The countOver function calculates the count of a dimension or measure partitioned by a list of dimensions.

Syntax

The brackets are required. To see which arguments are optional, see the following descriptions.

countOver ( measure or dimension field ,[ partition_field, ... ] ,calculation level )

Arguments

measure or dimension field

The measure or dimension that you want to do the calculation for, for example sum({Sales Amt}). Use an aggregation if the calculation level is set to NULL or POST_AGG_FILTER. Don't use an aggregation if the calculation level is set to PRE_FILTER or PRE_AGG.

partition field

(Optional) One or more dimensions that you want to partition by, separated by commas.

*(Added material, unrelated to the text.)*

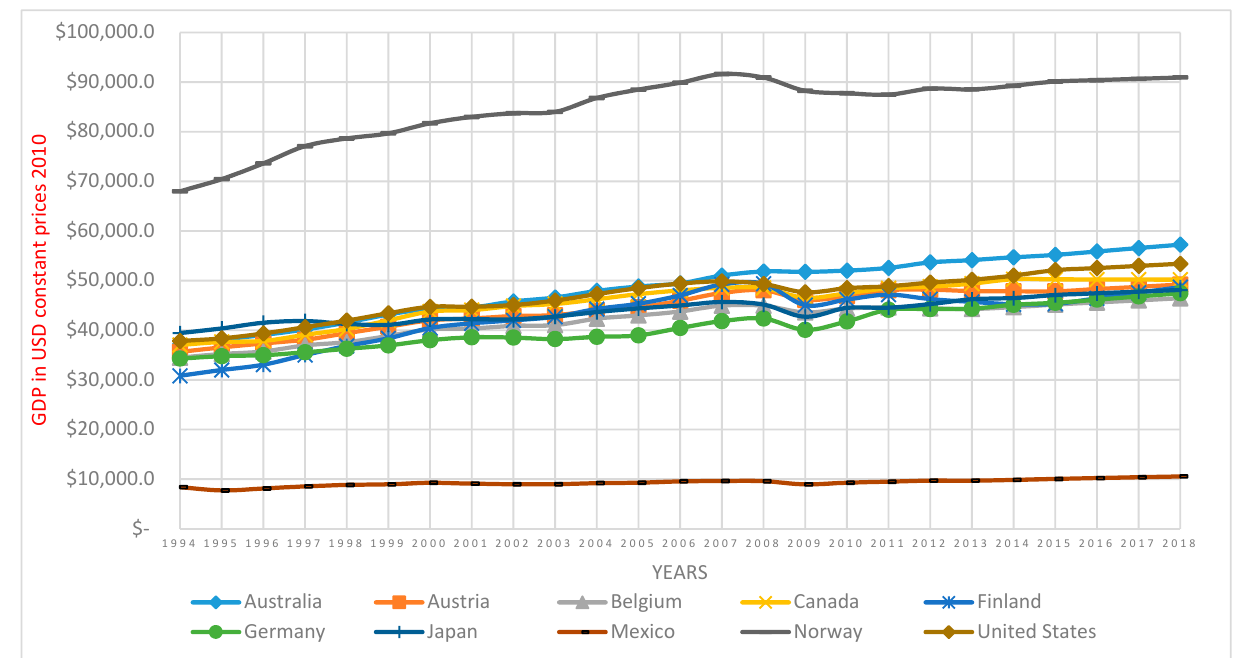
Figure A1. Ten OECD countries’ GDP in US dollars—2010 constant prices. Urbanization: According to Britannica 2020 reports, urbanization is the procedure due to which large number of people permanently shift to and settle in relatively small areas, resulting in the formation of cities. Here, it is a share of urban population of total population (%).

Each field in the list is enclosed in {} (curly braces), if it is more than one word. The entire list is enclosed in [ ] (square brackets).

calculation level

(Optional) Specifies the calculation level to use:

  • PRE_FILTER – Prefilter calculations are computed before the dataset filters.

  • PRE_AGG – Preaggregate calculations are computed before applying aggregations and top and bottom N filters to the visuals.

  • POST_AGG_FILTER – (Default) Table calculations are computed when the visuals display.

This value defaults to POST_AGG_FILTER when blank. For more information, see Using level-aware calculations in Amazon QuickSight.

Example

The following example gets the count of Sales partitioned over City and State.

countOver ( Sales, [City, State] )

The following example gets the count of {County} partitioned over City and State.

countOver ( {County}, [City, State] )

The following example shows the count of Billed Amount over Customer Region. The fields in the table calculation are in the field wells of the visual.

countOver ( sum({Billed Amount}), [{Customer Region}] )

The following screenshot shows the results of the example. Because there are no other fields involved, the count is one for each region.

If you add additional fields, the count changes. In the following screenshot, we add Customer Segment and Service Line. Each of those fields contains three unique values. With 3 segments, 3 service lines, and 3 regions, the calculated field shows 9.

If you add the two additional fields to the partitioning fields in the calculated field, countOver( sum({Billed Amount}), [{Customer Region}, {Customer Segment}, {Service Line}], then the count is again 1 for each row.